The young are terminally and so deeply addicted to consumer tech, entertainment, gaming and cell devices, that their entire world outlook, social permeability, learning ability, brain function, and human connectedness are fundamentally altered for the worse. They are owned, enslaved, and surrendered to a 3 x 5 inch screen and that process is quickly creeping even into the grade school years. College has become a far more dubious proposition. Community and skill focused colleges are still good and essential, but name brand choices could be a ticket to a secure future or to a ruinous, even lifetime marring debt trap. Jobs, careers, even whole industries are altering or even disappearing within the same timeframe as a college education, making some career choices a moving target crap shoot. AI is rendering moot, hundreds of thousands of higher-level jobs. Inequities between the sexes, cultural shifts especially among women, and questionable economic prospects render courtship, marriage, home, and children either unattainable or undesirable for a significant number of this generation. Millions of Gen Z fret about phantom disasters like ‘global warming’, and intense manufactured grievances or politicized victimizations so as to be artificially stricken with a pervasive dysphoria. They were sold these distresses as fact to coerce them to give up their own fulfilling life for the grievances and hate of others. Despite being the most digitally connected generation in history, many have no functional skills or experience interacting face to face with adults of any generation. While some were taught and mentored, others have received zero guidance from the families that reared them. The need for remedial instruction in ‘adulting’ points to the significant and ever-increasing deficiency from those that were chartered with equipping them into productive adulthood.
Good news
In spite of all the bad news, the present class of Gen Z has already shown signs of casting off and reversing some of the worst deficiencies of their elders and educators. Against all odds, they are rediscovering faith, some with evangelical roots and some with Catholic and Orthodox foundations. Both have prospered nations by providing a moral foundation. This is also reflected in a sudden and significant turn toward conservatism and a rejection of progressive dogmas that totally dominated their education. Of course, the haves and have nots of these restorations are distinct and sharply divided between the enclaves of the blue coastal elites and the rest of the country, but population favors the conservative. While their economic prospects at this point look dim, even dire for some, certain factors will turn the tide in a relatively short span of time. Baby Boomers are sitting in $78 trillion dollars in accumulated wealth or equal to about 50% of the nation’s wealth. Within twenty years, most of that wealth will filter down to the young including some to Gen Z. This will not all be as hoarded wealth just with a new names slapped on it. Many trillions will reenter the economy as liquid assets and will become the basis for new wealth from those that enter business. As has always been the case, suitable young men and women will not waste their youth on schemes for ‘self-fulfillment’ or political hate and will marry, bear children, work hard, obtain wealth, and will prosper. For any that have not relegated themselves to failure, there will be unprecedented opportunity as they grasp hold of fulfilling lives.

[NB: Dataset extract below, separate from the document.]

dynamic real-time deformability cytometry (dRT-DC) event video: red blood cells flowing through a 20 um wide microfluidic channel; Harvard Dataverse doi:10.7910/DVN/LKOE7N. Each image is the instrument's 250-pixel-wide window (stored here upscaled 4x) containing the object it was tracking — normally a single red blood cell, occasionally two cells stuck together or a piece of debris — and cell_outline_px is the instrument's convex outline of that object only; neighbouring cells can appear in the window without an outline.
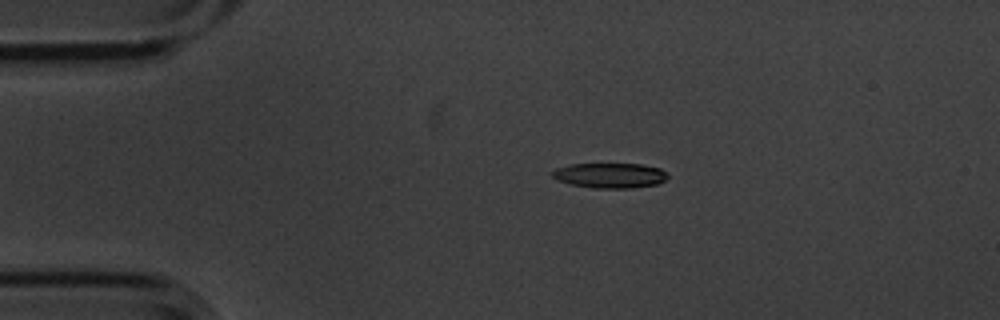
{"species": "common noctule bat (a hibernating species)", "species_latin": "Nyctalus noctula", "temperature_condition": "cold", "stored_images_in_passage": 4, "camera_frame_rate_fps": 3000, "um_per_image_px": 0.085, "animal": {"sex": "male", "body_mass_g": 20.1, "forearm_length_mm": 53.5}, "frame": {"image": 1, "passage_image": 2, "time_ms": 0.333, "image_size_px": [1000, 320], "cell_outline_px": [[668, 176], [664, 180], [656, 184], [632, 188], [592, 188], [568, 184], [556, 180], [552, 176], [552, 172], [556, 168], [572, 164], [640, 164], [660, 168], [668, 172]], "centroid_in_image_um": [51.83, 14.92], "position_along_channel_um": 33.2, "area_um2": 16.94}}
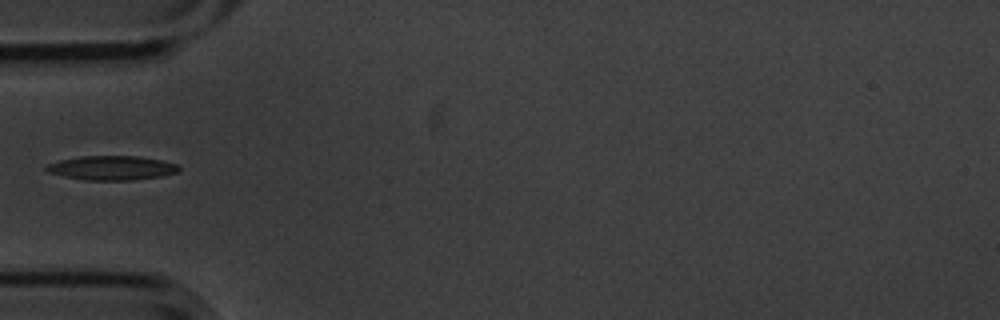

There will be a lot of winners and a lot of losers and the characteristics of each may be more stark than prior generations. The predominant cause between each camp is whether they have engaged parents, extended family, and a wider net of mentors and loose associations. The ‘haves’ will have that foundation and the ‘have nots’ will not.
There are always wildcards like war and natural disasters but the one unique challenge that will cut both ways starting within the next 25 years, is population decline. Apart from isolated civilizations going extinct, there has never been a modern contraction in global population. The present generation of young will grow up to be the transitional one between an old growing past and a shrinking future. When they reach their peak years of maturity, they will have to make decisions unlike any other group before them. One of those will be a choice to embrace humanness or to become transhumanist machines with digitally enhanced minds and medically and mechanically altered bodies. I predict that one branch of humanity will go one way and the other a different path, setting up a dichotomy for a two quasi-species future. The kids alive today will see this in their distant or maybe not so distant future.